A propos des besoins des tout-petits...
Assez naturellement, nous avons donc développé une idéologie (...) pour justifier le fait de considérer les enfants comme des objets d'amour. Les enfants ont besoin d'amour (...). Ils ne peuvent jamais en recevoir trop, ils n'en ont jamais assez, peu importe qui le leur prodigue, comment et sous quelle forme cela leur arrive. Tout ce qu'ils veulent, c'est de l'amour, de l'amour et de l'amour. Il y a peut-être un peu de vrai là-dedans dans la première année de leur vie. D'expérience, je crois que les enfants ont besoin de beaucoup de contacts humains et peuvent souffrir s'ils n'en ont pas assez. Cependant, même avec les bébés nous devons faire preuve de tact et de discrétion. Tous les bébés aiment avec certitude être portés, bercés et que l'on joue avec eux. Mais pas nécessairement tout le temps, ni avec n'importe qui, ni tous de la même manière. Autour de six mois ou même avant, ils ont déjà des objectifs personnels bien développés, des besoins propres et des préférences. Il y a des moments où ils sont concentrés sur une chose ou une autre et où ils ne veulent pas être interrompus. Il y a des gens qu'ils apprécient et d'autres qu'ils aiment moins ou pas du tout. Ou encore, il arrive qu'ils aiment que l'on joue avec eux mais pas qu'on les porte. Et il peut y avoir des jeux ou des façons de monter son affection qu'ils n'apprécient pas du tout quelle que soit la personne qui les leur propose. Même avec les bébés nous devons faire attention, apprendre à lire les signaux qu'ils émettent et à les respecter.
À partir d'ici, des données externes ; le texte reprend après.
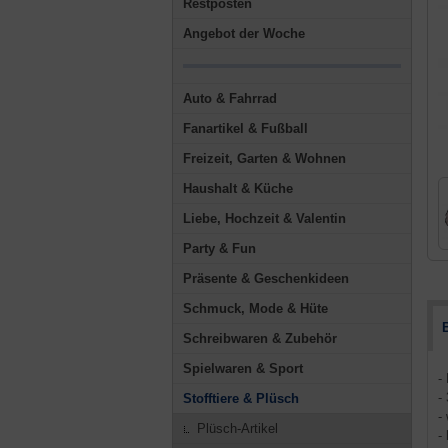
Restposten
Angebot der Woche
Auto & Fahrrad
Fanartikel & Fußball
Freizeit, Garten & Wohnen
Haushalt & Küche
Liebe, Hochzeit & Valentin
Party & Fun
Präsente & Geschenkideen
Schmuck, Mode & Hüte
Schreibwaren & Zubehör
Spielwaren & Sport
-
-
Stofftiere & Plüsch
-
Plüsch-Artikel
-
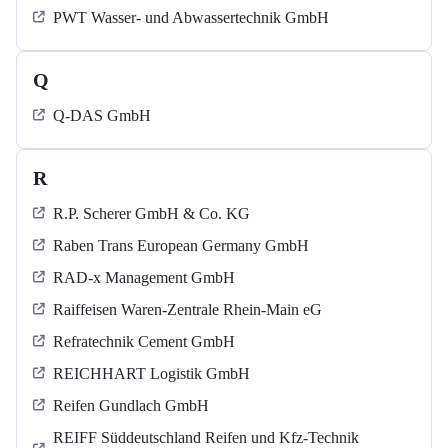
PWT Wasser- und Abwassertechnik GmbH
Q
Q-DAS GmbH
R
R.P. Scherer GmbH & Co. KG
Raben Trans European Germany GmbH
RAD-x Management GmbH
Raiffeisen Waren-Zentrale Rhein-Main eG
Refratechnik Cement GmbH
REICHHART Logistik GmbH
Reifen Gundlach GmbH
REIFF Süddeutschland Reifen und Kfz-Technik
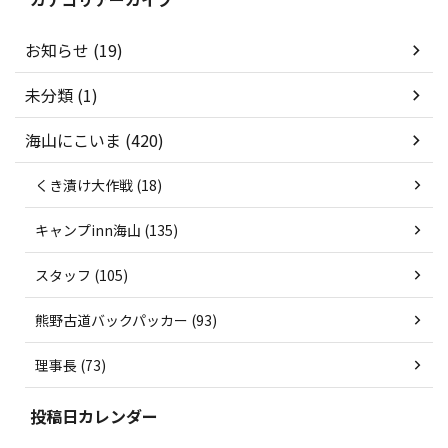
お知らせ (19)
未分類 (1)
海山にこいま (420)
くき漬け大作戦 (18)
キャンプinn海山 (135)
スタッフ (105)
熊野古道バックパッカー (93)
理事長 (73)
投稿日カレンダー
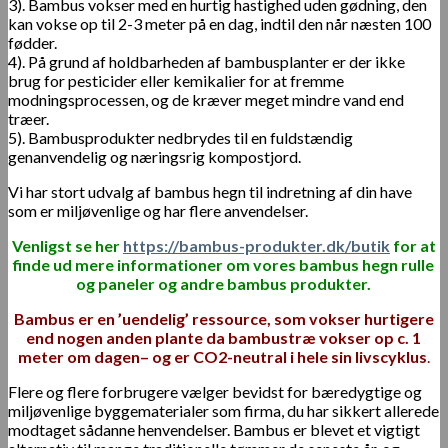
3). Bambus vokser med en hurtig hastighed uden gødning, den
kan vokse op til 2-3 meter på en dag, indtil den når næsten 100
fødder.
4). På grund af holdbarheden af ​​bambusplanter er der ikke
brug for pesticider eller kemikalier for at fremme
modningsprocessen, og de kræver meget mindre vand end
træer.
5). Bambusprodukter nedbrydes til en fuldstændig
genanvendelig og næringsrig kompostjord.
Vi har stort udvalg af bambus hegn til indretning af din have
som er miljøvenlige og har flere anvendelser.
Venligst se her
https://bambus-produkter.dk/butik
for at
finde ud mere informationer om vores bambus hegn rulle
og paneler og andre bambus produkter.
Bambus er en ’uendelig’ ressource, som vokser hurtigere
end nogen anden plante
da bambustræ vokser op c. 1
meter om dagen– og er CO2-neutral i hele sin livscyklus
.
Flere og flere forbrugere vælger bevidst for bæredygtige og
miljøvenlige byggematerialer som firma, du har sikkert allerede
modtaget sådanne henvendelser. Bambus er blevet et vigtigt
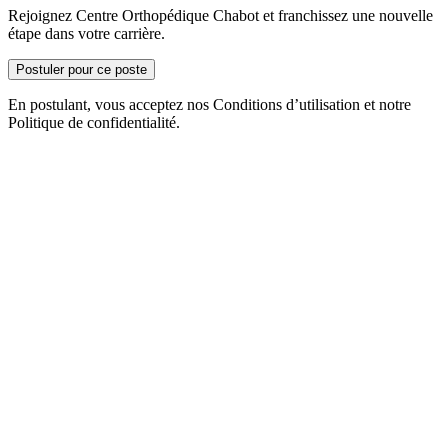
Rejoignez Centre Orthopédique Chabot et franchissez une nouvelle
étape dans votre carrière.
Postuler pour ce poste
En postulant, vous acceptez nos Conditions d’utilisation et notre
Politique de confidentialité.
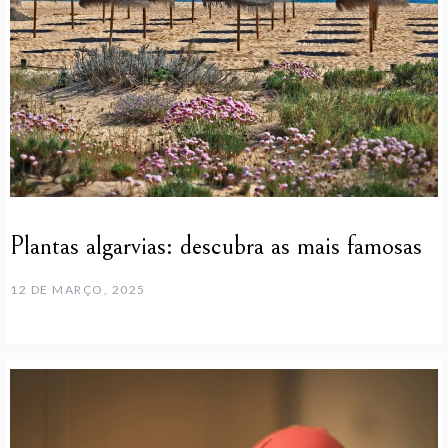
Plantas algarvias: descubra as mais famosas
12 DE MARÇO, 2025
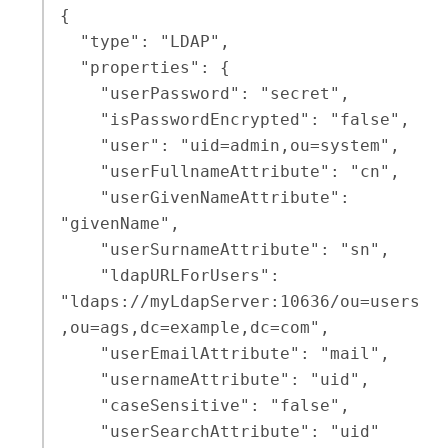
{

  "type": "LDAP",

  "properties": {

    "userPassword": "secret",

    "isPasswordEncrypted": "false",

    "user": "uid=admin,ou=system",

    "userFullnameAttribute": "cn",

    "userGivenNameAttribute": 
"givenName",

    "userSurnameAttribute": "sn",

    "ldapURLForUsers": 
"ldaps://myLdapServer:10636/ou=users
,ou=ags,dc=example,dc=com",

    "userEmailAttribute": "mail",

    "usernameAttribute": "uid",

    "caseSensitive": "false",

    "userSearchAttribute": "uid"
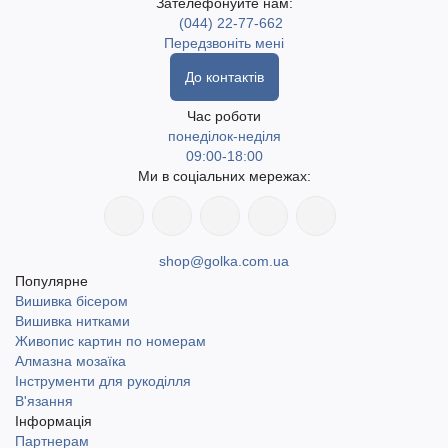
Зателефонуйте нам:
(044) 22-77-662
Передзвоніть мені
До контактів
Час роботи
понеділок-неділя
09:00-18:00
Ми в соціальних мережах:
shop@golka.com.ua
Популярне
Вишивка бісером
Вишивка нитками
Живопис картин по номерам
Алмазна мозаїка
Інструменти для рукоділля
В'язання
Інформація
Партнерам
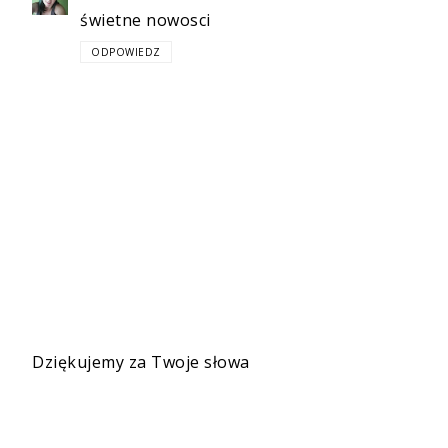
świetne nowosci
ODPOWIEDZ
Dziękujemy za Twoje słowa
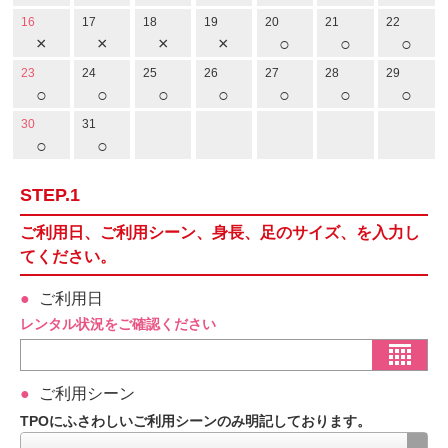
16
17
18
19
20
21
22
×
×
×
×
○
○
○
23
24
25
26
27
28
29
○
○
○
○
○
○
○
30
31
○
○
STEP.1
ご利用日、ご利用シーン、身長、足のサイズ、を入力し
てください。
ご利用日
レンタル状況をご確認ください
ご利用シーン
TPOにふさわしいご利用シーンのみ明記しております。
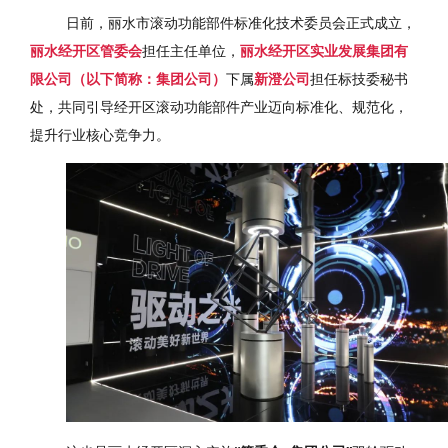
日前，丽水市滚动功能部件标准化技术委员会正式成立，
丽水经开区管委会
担任主任单位，
丽水经开区实业发展集团有
限公司（以下简称：集团公司）
下属
新澄公司
担任标技委秘书
处，共同引导经开区滚动功能部件产业迈向标准化、规范化，
提升行业核心竞争力。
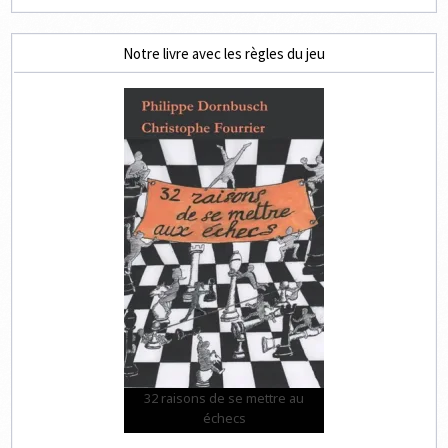
Notre livre avec les règles du jeu
32 raisons de se mettre au
échecs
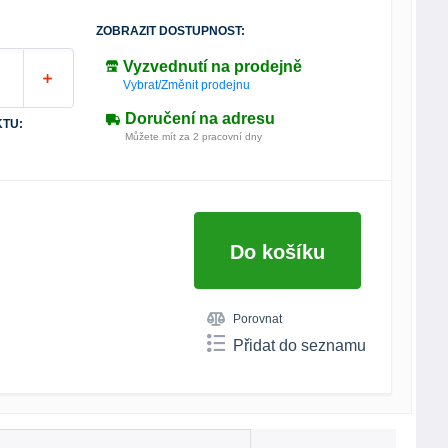
ZOBRAZIT DOSTUPNOST:
Vyzvednutí na prodejně
Vybrat/Změnit prodejnu
Doručení na adresu
TU:
Můžete mít za 2 pracovní dny
Do košíku
Porovnat
Přidat do seznamu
P.77 « S’évader de l’enfance : les besoins et les droits des enfants », John Holt.
Le problème, c'est que nous ne pouvons pas décider une fois pour toutes de qui - des parents, des professeurs, des experts, des psychologues, des tribunaux aux affaires familiales, des juges, etc. – saura décider ce qui est le mieux pour les enfants. Pour les choses vraiment importantes, personne ne sait mieux que l'enfant lui-même. On n'a pas besoin d'être très vieux ni très intelligent pour distinguer nos amis de nos ennemis, pour savoir quand les gens ne nous aiment pas, quand ils sont cruels avec nous et qu'ils nous font du mal. N'importe quel enfant de cinq ans fait la différence entre l'enseignant malveillant et le bienveillant, et il est assez intelligent pour vouloir s'écarter de celui qui est malveillant. Il n'y a que les adultes qui sont assez stupides pour penser que, d'une certaine façon, l'enseignant malveillant apporte quelque chose de positif à l'enfant. Non pas que les adultes soient prompts à rester auprès des gens qui sont méprisants et cruels envers eux... Non, pas une seule minute ! Ce n'est qu'aux autres, et en particulier aux enfants, que l'on dit que la douleur ne fait pas vraiment mal, et qu'elle fait même du bien. Mais l'enfant devrait, comme n'importe qui d'autre, avoir le droit de s'éloigner des gens et des situations qui le blessent, et de se tourner vers là où il pressent qu'il recevra de l'aide.